* _YOUR OBJECTIVE_: Write out every line of text in the material below, character for character, with the pictures left out.
=== INFORMATION GIVEN ===
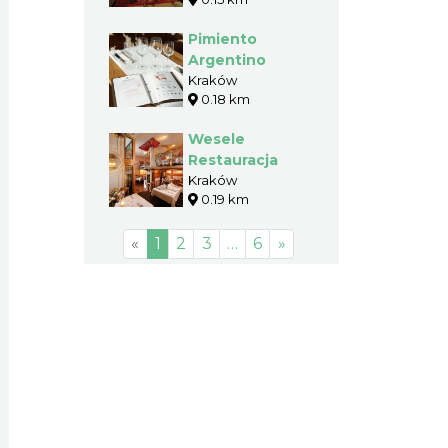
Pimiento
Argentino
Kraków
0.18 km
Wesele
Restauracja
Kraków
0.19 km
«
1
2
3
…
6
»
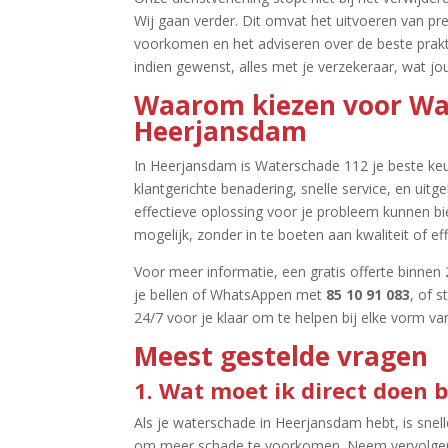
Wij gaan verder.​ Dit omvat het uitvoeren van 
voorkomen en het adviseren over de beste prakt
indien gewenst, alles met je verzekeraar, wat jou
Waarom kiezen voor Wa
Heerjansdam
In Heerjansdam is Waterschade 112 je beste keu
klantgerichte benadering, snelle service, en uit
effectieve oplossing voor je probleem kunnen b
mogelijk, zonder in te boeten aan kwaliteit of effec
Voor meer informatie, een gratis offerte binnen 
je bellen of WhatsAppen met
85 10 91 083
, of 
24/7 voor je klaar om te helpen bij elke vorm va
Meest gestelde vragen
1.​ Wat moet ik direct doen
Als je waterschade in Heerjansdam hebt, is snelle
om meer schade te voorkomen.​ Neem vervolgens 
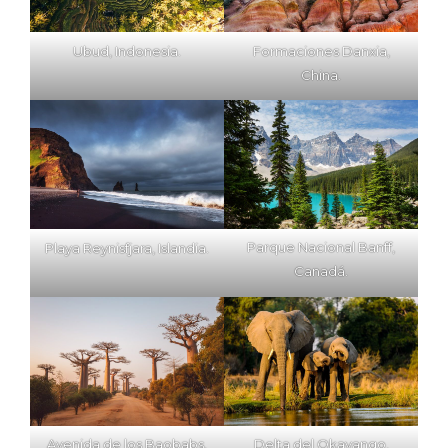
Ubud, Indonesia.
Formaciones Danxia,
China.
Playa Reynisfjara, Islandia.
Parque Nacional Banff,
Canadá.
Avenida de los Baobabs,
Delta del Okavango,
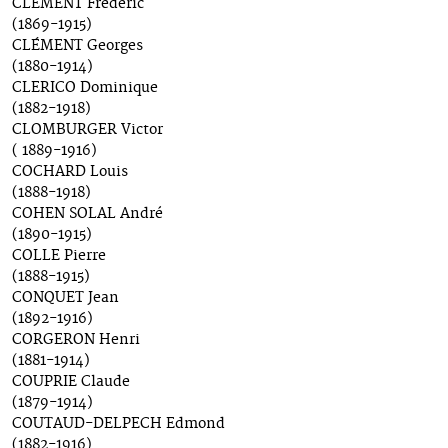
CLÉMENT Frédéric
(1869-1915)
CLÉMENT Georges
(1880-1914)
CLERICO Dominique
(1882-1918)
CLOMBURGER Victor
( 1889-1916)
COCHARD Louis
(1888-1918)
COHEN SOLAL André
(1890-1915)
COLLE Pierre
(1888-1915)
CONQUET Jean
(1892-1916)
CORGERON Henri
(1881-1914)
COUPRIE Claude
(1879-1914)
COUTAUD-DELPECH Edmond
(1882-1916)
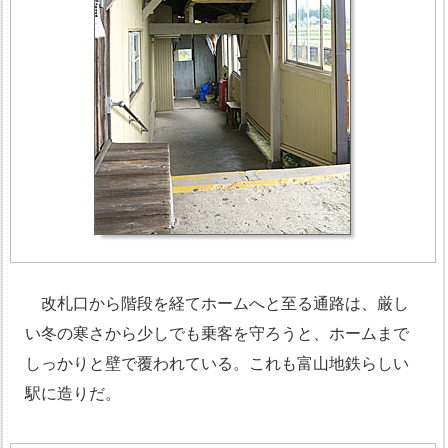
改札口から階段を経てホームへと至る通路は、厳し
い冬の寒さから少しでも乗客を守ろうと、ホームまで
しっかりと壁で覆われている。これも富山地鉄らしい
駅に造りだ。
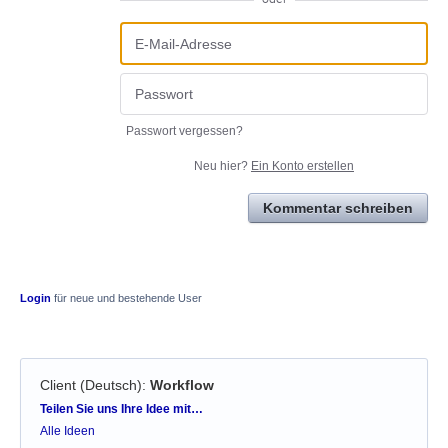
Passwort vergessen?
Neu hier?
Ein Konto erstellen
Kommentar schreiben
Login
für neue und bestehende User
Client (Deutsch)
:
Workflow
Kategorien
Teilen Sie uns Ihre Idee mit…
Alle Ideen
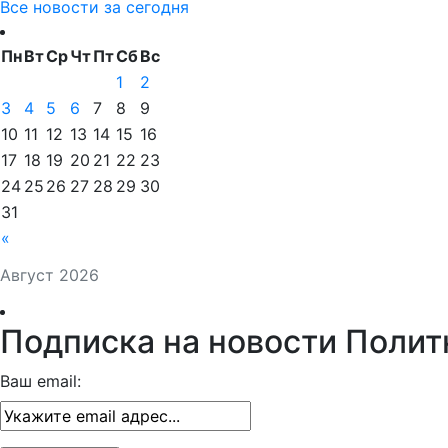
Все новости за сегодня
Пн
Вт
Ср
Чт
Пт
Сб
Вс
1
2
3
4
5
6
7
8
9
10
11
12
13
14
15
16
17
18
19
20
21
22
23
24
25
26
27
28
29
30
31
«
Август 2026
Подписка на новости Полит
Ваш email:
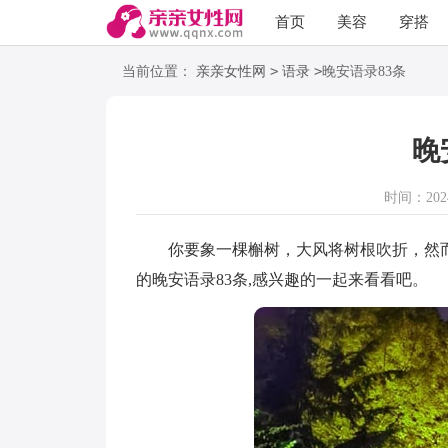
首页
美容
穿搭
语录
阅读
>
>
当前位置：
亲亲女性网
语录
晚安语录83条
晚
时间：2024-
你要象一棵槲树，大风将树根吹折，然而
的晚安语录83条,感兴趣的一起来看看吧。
===
* _WRITTEN RESPONSE_:
Pimiento
Argentino
Kraków
0.18 km
Wesele
Restauracja
Kraków
0.19 km
«
1
2
3
…
6
»
Wij gaan verder.​ Dit omvat het uitvoeren van 
voorkomen en het adviseren over de beste prakt
indien gewenst, alles met je verzekeraar, wat jou
Waarom kiezen voor Wa
Heerjansdam
In Heerjansdam is Waterschade 112 je beste keu
klantgerichte benadering, snelle service, en uit
effectieve oplossing voor je probleem kunnen b
mogelijk, zonder in te boeten aan kwaliteit of effec
Voor meer informatie, een gratis offerte binnen 
je bellen of WhatsAppen met
85 10 91 083
, of 
24/7 voor je klaar om te helpen bij elke vorm va
Meest gestelde vragen
1.​ Wat moet ik direct doen
Als je waterschade in Heerjansdam hebt, is snelle
om meer schade te voorkomen.​ Neem vervolgens 
Ubud, Indonesia.
Formaciones Danxia,
China.
Playa Reynisfjara, Islandia.
Parque Nacional Banff,
Canadá.
Avenida de los Baobabs,
Delta del Okavango,
CLÉMENT Frédéric
(1869-1915)
CLÉMENT Georges
(1880-1914)
CLERICO Dominique
(1882-1918)
CLOMBURGER Victor
( 1889-1916)
COCHARD Louis
(1888-1918)
COHEN SOLAL André
(1890-1915)
COLLE Pierre
(1888-1915)
CONQUET Jean
(1892-1916)
CORGERON Henri
(1881-1914)
COUPRIE Claude
(1879-1914)
COUTAUD-DELPECH Edmond
(1882-1916)
改札口から階段を経てホームへと至る通路は、厳し
い冬の寒さから少しでも乗客を守ろうと、ホームまで
しっかりと壁で覆われている。これも富山地鉄らしい
駅に造りだ。
Passwort vergessen?
Neu hier?
Ein Konto erstellen
Kommentar schreiben
Login
für neue und bestehende User
Client (Deutsch)
:
Workflow
Kategorien
Teilen Sie uns Ihre Idee mit…
Alle Ideen
Все новости за сегодня
Пн
Вт
Ср
Чт
Пт
Сб
Вс
1
2
3
4
5
6
7
8
9
10
11
12
13
14
15
16
17
18
19
20
21
22
23
24
25
26
27
28
29
30
31
«
Август 2026
Подписка на новости Полит
Ваш email:
首页
美容
穿搭
语录
阅读
>
>
当前位置：
亲亲女性网
语录
晚安语录83条
晚
时间：2024-
你要象一棵槲树，大风将树根吹折，然而
的晚安语录83条,感兴趣的一起来看看吧。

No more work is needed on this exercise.